[Stored entries]
◆ ◆ ◆

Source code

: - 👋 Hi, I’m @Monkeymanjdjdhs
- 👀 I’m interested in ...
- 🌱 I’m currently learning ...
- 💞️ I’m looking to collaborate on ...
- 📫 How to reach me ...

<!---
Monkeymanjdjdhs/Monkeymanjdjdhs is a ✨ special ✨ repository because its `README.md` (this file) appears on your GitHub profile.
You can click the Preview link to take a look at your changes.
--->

◆ ◆ ◆

» **What to do**
Your answer should consist of the lines above that hold the word "Monkeymanjdjdhs".

» **Response area**
: - 👋 Hi, I’m @Monkeymanjdjdhs
Monkeymanjdjdhs/Monkeymanjdjdhs is a ✨ special ✨ repository because its `README.md` (this file) appears on your GitHub profile.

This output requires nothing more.